Nesse mesmo livro, Virilio nos traz uma interessante informação histórica, e tanto mais interessante quanto ficamos sabendo que a polícia francesa já esteve a favor da luz… Relata-nos o pensador francês que “No final do século XVII, o delegado de polícia La Reynie inventa os ‘inspetores de iluminação’ para dar segurança aos parisienses e estimulá-los a sair à noite. Nomeado comandante de polícia, ele sai do posto em 1697 deixando 6.500 lampiões iluminando a capital, logo chamada de ‘cidade-luz’ pelos seus contemporâneos”. Agora, ironicamente, os parlamentares tentam criar, por assim dizer, pontos cegos na atuação da polícia.

Mas a dura realidade acendeu uma luz de alerta. Um alerta tão vermelho quanto racista. Em 21 de novembro passado, dois dias depois de aprovado o projeto de lei pelos deputados, uma equipe de policiais agrediu violentamente um produtor musical negro. A coisa teria ficado invisível se não fosse um circuito de câmeras de segurança que claramente tudo gravou. A coisa foi feia, com cenas de grande brutalidade. E isso tudo numa área nobre de Paris, para desespero dos brios civilizatórios da pátria de Proust. Basta dizer que, segundo a vítima, conforme registra a imprensa, enquanto a espancavam a chamavam de “negro de merda”. Dispensável dizer que já houve milhões de visualizações do triste vídeo. A começar pelo presidente Macron, as mais altas autoridades externaram seu horror e seu escândalo.

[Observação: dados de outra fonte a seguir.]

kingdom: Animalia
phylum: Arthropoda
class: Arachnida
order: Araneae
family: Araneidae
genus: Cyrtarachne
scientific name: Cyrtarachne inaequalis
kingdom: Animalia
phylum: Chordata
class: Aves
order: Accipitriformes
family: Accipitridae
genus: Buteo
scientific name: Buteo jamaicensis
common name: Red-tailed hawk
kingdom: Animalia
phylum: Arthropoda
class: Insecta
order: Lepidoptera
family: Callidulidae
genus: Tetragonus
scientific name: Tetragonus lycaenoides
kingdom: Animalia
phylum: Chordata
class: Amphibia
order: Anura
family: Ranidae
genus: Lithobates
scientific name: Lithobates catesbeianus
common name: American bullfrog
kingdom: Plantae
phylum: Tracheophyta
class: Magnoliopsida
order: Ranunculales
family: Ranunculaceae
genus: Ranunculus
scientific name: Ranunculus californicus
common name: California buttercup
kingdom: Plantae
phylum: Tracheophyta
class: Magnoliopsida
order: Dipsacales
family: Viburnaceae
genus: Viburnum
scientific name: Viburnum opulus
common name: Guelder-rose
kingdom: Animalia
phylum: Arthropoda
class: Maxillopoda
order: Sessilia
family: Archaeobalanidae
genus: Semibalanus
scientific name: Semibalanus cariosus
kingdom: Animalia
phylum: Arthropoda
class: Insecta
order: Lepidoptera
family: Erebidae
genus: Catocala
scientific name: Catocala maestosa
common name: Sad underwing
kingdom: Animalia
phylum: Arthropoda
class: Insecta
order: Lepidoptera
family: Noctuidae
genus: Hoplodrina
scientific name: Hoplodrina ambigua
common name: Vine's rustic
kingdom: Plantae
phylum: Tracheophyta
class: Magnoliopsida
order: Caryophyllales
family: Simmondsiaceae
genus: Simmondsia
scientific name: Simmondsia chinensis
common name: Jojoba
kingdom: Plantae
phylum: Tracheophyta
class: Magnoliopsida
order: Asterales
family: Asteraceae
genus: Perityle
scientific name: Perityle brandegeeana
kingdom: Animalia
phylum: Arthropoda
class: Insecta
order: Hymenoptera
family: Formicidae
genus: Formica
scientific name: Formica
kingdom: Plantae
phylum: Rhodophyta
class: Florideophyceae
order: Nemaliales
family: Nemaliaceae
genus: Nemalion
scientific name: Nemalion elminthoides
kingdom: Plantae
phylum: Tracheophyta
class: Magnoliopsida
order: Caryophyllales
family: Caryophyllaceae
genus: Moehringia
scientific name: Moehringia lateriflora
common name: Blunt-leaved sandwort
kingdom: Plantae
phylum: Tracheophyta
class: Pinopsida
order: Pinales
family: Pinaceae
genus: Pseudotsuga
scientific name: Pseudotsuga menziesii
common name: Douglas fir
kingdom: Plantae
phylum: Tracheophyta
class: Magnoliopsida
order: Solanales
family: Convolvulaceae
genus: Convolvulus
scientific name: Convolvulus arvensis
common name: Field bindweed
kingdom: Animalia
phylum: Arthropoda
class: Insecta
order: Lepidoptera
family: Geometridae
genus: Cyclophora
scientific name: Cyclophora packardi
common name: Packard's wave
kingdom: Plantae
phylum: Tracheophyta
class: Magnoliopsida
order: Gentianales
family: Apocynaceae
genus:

E agora, José? Agora a polêmica recrudesce. Em janeiro, caberá aos senadores franceses apreciarem o estranho e insidioso projeto. Já se fala numa nova versão. Enquanto isso, no último sábado de novembro, as multidões, não sem razão, tomaram as ruas de Paris para protestar contra o infeliz projeto de lei. Afinal, por que teria o Estado mais essa parte de lobo? Bem sabem leitores e não leitores de Jean de La Fontaine, para citarmos mais um autor francês, que “A razão do mais forte é sempre a melhor”, como diz a moral de sua fábula “O lobo e o cordeiro”. Cabe agora ao povo francês refutar essa irrupção autoritária e salvar o sensato e civilizado cordeiro.